Why Time.clock() Returns Such A Large Value On Windows Server 2008 X64
Solution 1:
Per the docs on time.clock
On Windows, this function returns wall-clock seconds elapsed since the first call to this function, as a floating point number, based on the Win32 function QueryPerformanceCounter().
so my (blind, i.e., I've never seen Amazon's code for Windows virtualization!-) guess would be that Amazon's virtualization doesn't go quite deep enough to trick QueryPerformanceCounter
(which is a very low-level, low-overhead function). Tricking time.time
(in a virtualizing hypervisor) is easier (and a more common need).
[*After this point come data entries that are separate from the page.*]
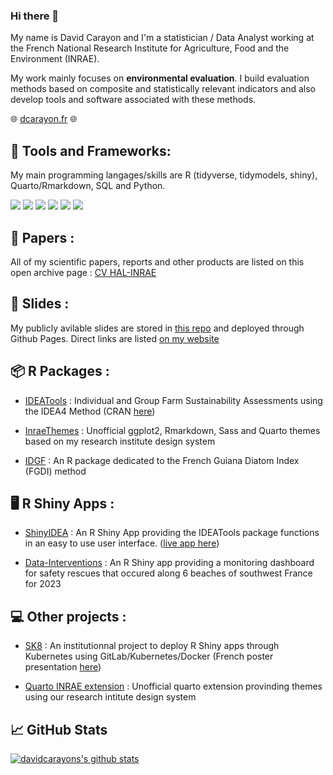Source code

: ### Hi there 👋

My name is David Carayon and I'm a statistician / Data Analyst working at the French National Research Institute for Agriculture, Food and the Environment (INRAE).

My work mainly focuses on **environmental evaluation**. I build evaluation methods based on composite and statistically relevant indicators and also develop tools and software associated with these methods. 

🌐 [dcarayon.fr](https://dcarayon.fr) 🌐

## :hammer: Tools and Frameworks:

My main programming langages/skills are R (tidyverse, tidymodels, shiny), Quarto/Rmarkdown, SQL and Python.

<img src="https://img.shields.io/badge/r-%23276DC3.svg?&style=for-the-badge&logo=r&logoColor=white" /> <img src="https://img.shields.io/badge/github%20-%23121011.svg?&style=for-the-badge&logo=github&logoColor=white" /> <img src="https://img.shields.io/badge/gitlab%20ci-%23181717.svg?style=for-the-badge&logo=gitlab&logoColor=white" /> <img src="https://img.shields.io/badge/mysql-%2300f.svg?style=for-the-badge&logo=mysql&logoColor=white" /> <img src="https://img.shields.io/badge/latex-%23008080.svg?style=for-the-badge&logo=latex&logoColor=white" /> <img src="https://img.shields.io/badge/python-3670A0?style=for-the-badge&logo=python&logoColor=ffdd54" /> 

## 📖 Papers :

All of my scientific papers, reports and other products are listed on this open archive page : [CV HAL-INRAE](https://cv.hal.science/david-carayon)

## 🎤 Slides :

My publicly avilable slides are stored in [this repo](https://github.com/davidcarayon/slides) and deployed through Github Pages. Direct links are listed [on my website](https://dcarayon.fr/slides.html)

## 📦 R Packages :

- [IDEATools](https://github.com/davidcarayon/IDEATools) : Individual and Group Farm Sustainability Assessments using the IDEA4 Method (CRAN [here](https://cran.r-project.org/web/packages/IDEATools/index.html))

- [InraeThemes](https://github.com/davidcarayon/InraeThemes) : Unofficial ggplot2, Rmarkdown, Sass and Quarto themes based on my research institute design system

- [IDGF](https://github.com/davidcarayon/IDGF) : An R package dedicated to the French Guiana Diatom Index (FGDI) method

## 🖥️ R Shiny Apps :

- [ShinyIDEA](https://forgemia.inra.fr/sk8/sk8-apps/ettis/shinyidea) : An R Shiny App providing the IDEATools package functions in an easy to use user interface. ([live app here](https://shinyidea.sk8.inrae.fr/))

- [Data-Interventions](https://forgemia.inra.fr/sk8/sk8-apps/ettis/data-interventions) : An R Shiny app providing a monitoring dashboard for safety rescues that occured along 6 beaches of southwest France for 2023

## 💻 Other projects : 

- [SK8](https://sk8.inrae.fr) : An institutionnal project to deploy R Shiny apps through Kubernetes using GitLab/Kubernetes/Docker (French poster presentation [here](https://hal.inrae.fr/hal-04141247v1/document))

- [Quarto INRAE extension](https://github.com/davidcarayon/quarto-inrae-extension) : Unofficial quarto extension provinding themes using our research intitute design system

## :chart_with_upwards_trend: GitHub Stats
[![davidcarayons's github stats](https://github-readme-stats.vercel.app/api?username=davidcarayon)](https://github.com/anuraghazra/github-readme-stats)
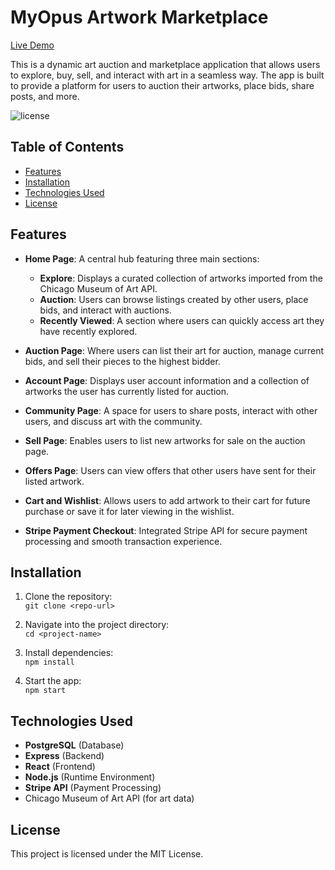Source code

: # MyOpus Artwork Marketplace

[Live Demo](https://p2t2-project-render-deploy.onrender.com/)

This is a dynamic art auction and marketplace application that allows users to explore, buy, sell, and interact with art in a seamless way. The app is built to provide a platform for users to auction their artworks, place bids, share posts, and more.

![license](https://img.shields.io/badge/license-MIT-blue.svg)

## Table of Contents
- [Features](#features)
- [Installation](#installation)
- [Technologies Used](#technologies-used)
- [License](#license)

## Features

- **Home Page**: A central hub featuring three main sections:
  - **Explore**: Displays a curated collection of artworks imported from the Chicago Museum of Art API.
  - **Auction**: Users can browse listings created by other users, place bids, and interact with auctions.
  - **Recently Viewed**: A section where users can quickly access art they have recently explored.

- **Auction Page**: Where users can list their art for auction, manage current bids, and sell their pieces to the highest bidder.

- **Account Page**: Displays user account information and a collection of artworks the user has currently listed for auction.

- **Community Page**: A space for users to share posts, interact with other users, and discuss art with the community.

- **Sell Page**: Enables users to list new artworks for sale on the auction page.

- **Offers Page**: Users can view offers that other users have sent for their listed artwork.

- **Cart and Wishlist**: Allows users to add artwork to their cart for future purchase or save it for later viewing in the wishlist.

- **Stripe Payment Checkout**: Integrated Stripe API for secure payment processing and smooth transaction experience.

## Installation

1. Clone the repository:  
   `git clone <repo-url>`

2. Navigate into the project directory:  
   `cd <project-name>`

3. Install dependencies:  
   `npm install`

4. Start the app:  
   `npm start`

## Technologies Used
- **PostgreSQL** (Database)
- **Express** (Backend)
- **React** (Frontend)
- **Node.js** (Runtime Environment)
- **Stripe API** (Payment Processing)
- Chicago Museum of Art API (for art data)

## License
This project is licensed under the MIT License.
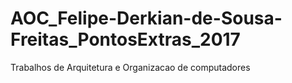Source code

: # AOC_Felipe-Derkian-de-Sousa-Freitas_PontosExtras_2017
Trabalhos de Arquitetura e Organizacao de computadores

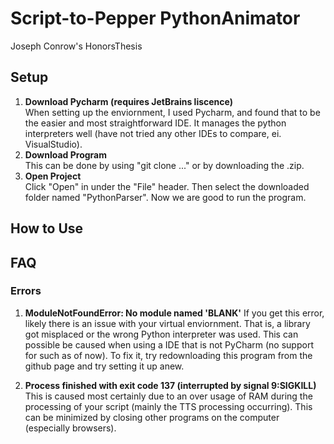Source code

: # Script-to-Pepper PythonAnimator

Joseph Conrow's HonorsThesis

## Setup

1. **Download Pycharm (requires JetBrains liscence)**    
When setting up the enviornment, I used Pycharm, and found that to be the easier and most straightforward IDE. It manages the python interpreters well (have not tried any other IDEs to compare, ei. VisualStudio).
2. **Download Program**     
This can be done by using "git clone ..." or by downloading the .zip.
3. **Open Project**     
Click "Open" in under the "File" header. Then select the downloaded folder named "PythonParser". Now we are good to run the program.

## How to Use





## FAQ

### Errors

1. **ModuleNotFoundError: No module named 'BLANK'**
If you get this error, likely there is an issue with your virtual enviornment. That is, a library got misplaced or the wrong Python interpreter was used. This can possible be caused when using a IDE that is not PyCharm (no support for such as of now). To fix it, try redownloading this program from the github page and try setting it up anew. 

2. **Process finished with exit code 137 (interrupted by signal 9:SIGKILL)**
This is caused most certainly due to an over usage of RAM during the processing of your script (mainly the TTS processing occurring). This can be minimized by closing other programs on the computer (especially browsers).
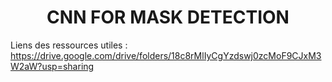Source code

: <h1 align="center">CNN FOR MASK DETECTION</h1>



<p align="center">
  <src="https://github.com/NicolasGffn/Mask_Detection_CNN/blob/main/CNN_Demo.gif" width=400 height=auto>
 </p>

Liens des ressources utiles :
https://drive.google.com/drive/folders/18c8rMlIyCgYzdswj0zcMoF9CJxM3W2aW?usp=sharing
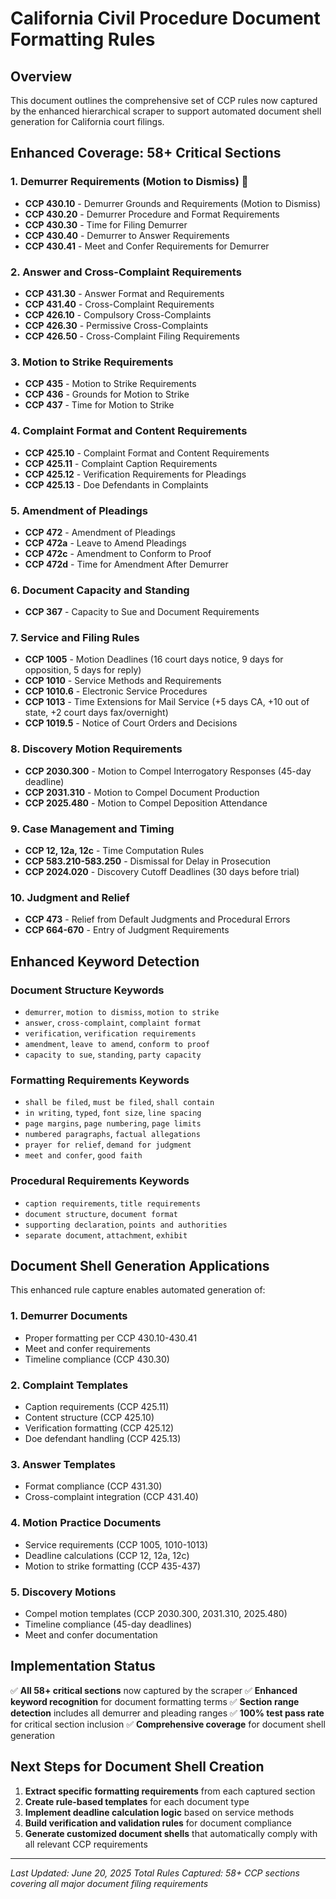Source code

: # California Civil Procedure Document Formatting Rules

## Overview
This document outlines the comprehensive set of CCP rules now captured by the enhanced hierarchical scraper to support automated document shell generation for California court filings.

## Enhanced Coverage: 58+ Critical Sections

### 1. **Demurrer Requirements (Motion to Dismiss)** 🎯
- **CCP 430.10** - Demurrer Grounds and Requirements (Motion to Dismiss)
- **CCP 430.20** - Demurrer Procedure and Format Requirements
- **CCP 430.30** - Time for Filing Demurrer
- **CCP 430.40** - Demurrer to Answer Requirements
- **CCP 430.41** - Meet and Confer Requirements for Demurrer

### 2. **Answer and Cross-Complaint Requirements**
- **CCP 431.30** - Answer Format and Requirements
- **CCP 431.40** - Cross-Complaint Requirements
- **CCP 426.10** - Compulsory Cross-Complaints
- **CCP 426.30** - Permissive Cross-Complaints
- **CCP 426.50** - Cross-Complaint Filing Requirements

### 3. **Motion to Strike Requirements**
- **CCP 435** - Motion to Strike Requirements
- **CCP 436** - Grounds for Motion to Strike
- **CCP 437** - Time for Motion to Strike

### 4. **Complaint Format and Content Requirements**
- **CCP 425.10** - Complaint Format and Content Requirements
- **CCP 425.11** - Complaint Caption Requirements
- **CCP 425.12** - Verification Requirements for Pleadings
- **CCP 425.13** - Doe Defendants in Complaints

### 5. **Amendment of Pleadings**
- **CCP 472** - Amendment of Pleadings
- **CCP 472a** - Leave to Amend Pleadings
- **CCP 472c** - Amendment to Conform to Proof
- **CCP 472d** - Time for Amendment After Demurrer

### 6. **Document Capacity and Standing**
- **CCP 367** - Capacity to Sue and Document Requirements

### 7. **Service and Filing Rules**
- **CCP 1005** - Motion Deadlines (16 court days notice, 9 days for opposition, 5 days for reply)
- **CCP 1010** - Service Methods and Requirements
- **CCP 1010.6** - Electronic Service Procedures
- **CCP 1013** - Time Extensions for Mail Service (+5 days CA, +10 out of state, +2 court days fax/overnight)
- **CCP 1019.5** - Notice of Court Orders and Decisions

### 8. **Discovery Motion Requirements**
- **CCP 2030.300** - Motion to Compel Interrogatory Responses (45-day deadline)
- **CCP 2031.310** - Motion to Compel Document Production
- **CCP 2025.480** - Motion to Compel Deposition Attendance

### 9. **Case Management and Timing**
- **CCP 12, 12a, 12c** - Time Computation Rules
- **CCP 583.210-583.250** - Dismissal for Delay in Prosecution
- **CCP 2024.020** - Discovery Cutoff Deadlines (30 days before trial)

### 10. **Judgment and Relief**
- **CCP 473** - Relief from Default Judgments and Procedural Errors
- **CCP 664-670** - Entry of Judgment Requirements

## Enhanced Keyword Detection

### Document Structure Keywords
- `demurrer`, `motion to dismiss`, `motion to strike`
- `answer`, `cross-complaint`, `complaint format`
- `verification`, `verification requirements`
- `amendment`, `leave to amend`, `conform to proof`
- `capacity to sue`, `standing`, `party capacity`

### Formatting Requirements Keywords
- `shall be filed`, `must be filed`, `shall contain`
- `in writing`, `typed`, `font size`, `line spacing`
- `page margins`, `page numbering`, `page limits`
- `numbered paragraphs`, `factual allegations`
- `prayer for relief`, `demand for judgment`
- `meet and confer`, `good faith`

### Procedural Requirements Keywords
- `caption requirements`, `title requirements`
- `document structure`, `document format`
- `supporting declaration`, `points and authorities`
- `separate document`, `attachment`, `exhibit`

## Document Shell Generation Applications

This enhanced rule capture enables automated generation of:

### 1. **Demurrer Documents**
- Proper formatting per CCP 430.10-430.41
- Meet and confer requirements
- Timeline compliance (CCP 430.30)

### 2. **Complaint Templates**
- Caption requirements (CCP 425.11)
- Content structure (CCP 425.10)
- Verification formatting (CCP 425.12)
- Doe defendant handling (CCP 425.13)

### 3. **Answer Templates**
- Format compliance (CCP 431.30)
- Cross-complaint integration (CCP 431.40)

### 4. **Motion Practice Documents**
- Service requirements (CCP 1005, 1010-1013)
- Deadline calculations (CCP 12, 12a, 12c)
- Motion to strike formatting (CCP 435-437)

### 5. **Discovery Motions**
- Compel motion templates (CCP 2030.300, 2031.310, 2025.480)
- Timeline compliance (45-day deadlines)
- Meet and confer documentation

## Implementation Status

✅ **All 58+ critical sections** now captured by the scraper
✅ **Enhanced keyword recognition** for document formatting terms
✅ **Section range detection** includes all demurrer and pleading ranges
✅ **100% test pass rate** for critical section inclusion
✅ **Comprehensive coverage** for document shell generation

## Next Steps for Document Shell Creation

1. **Extract specific formatting requirements** from each captured section
2. **Create rule-based templates** for each document type
3. **Implement deadline calculation logic** based on service methods
4. **Build verification and validation rules** for document compliance
5. **Generate customized document shells** that automatically comply with all relevant CCP requirements

---

*Last Updated: June 20, 2025*
*Total Rules Captured: 58+ CCP sections covering all major document filing requirements*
Do you know what happens e.g. on Microsoft's Azure, and with other non-Microsoft virtualizers such as Parallels or VMWare? I wouldn't be surprised to see different "depth" to the amount of "trickery" (deep virtualization) performed in each case. (I don't doubt that the explanation for this observation must have to do with virtualization, although the specific guess I make above could be flawed).
It would also be interesting to try (again, on various different virtualizers) a tiny C program doing just QueryPerformanceCounter
, just to confirm that Python's runtime has nothing to do with the case (I believe so, by inspection of the runtime's source, but a confirmation could not hurt -- unfortunately I don't have access to the resources needed to try it myself).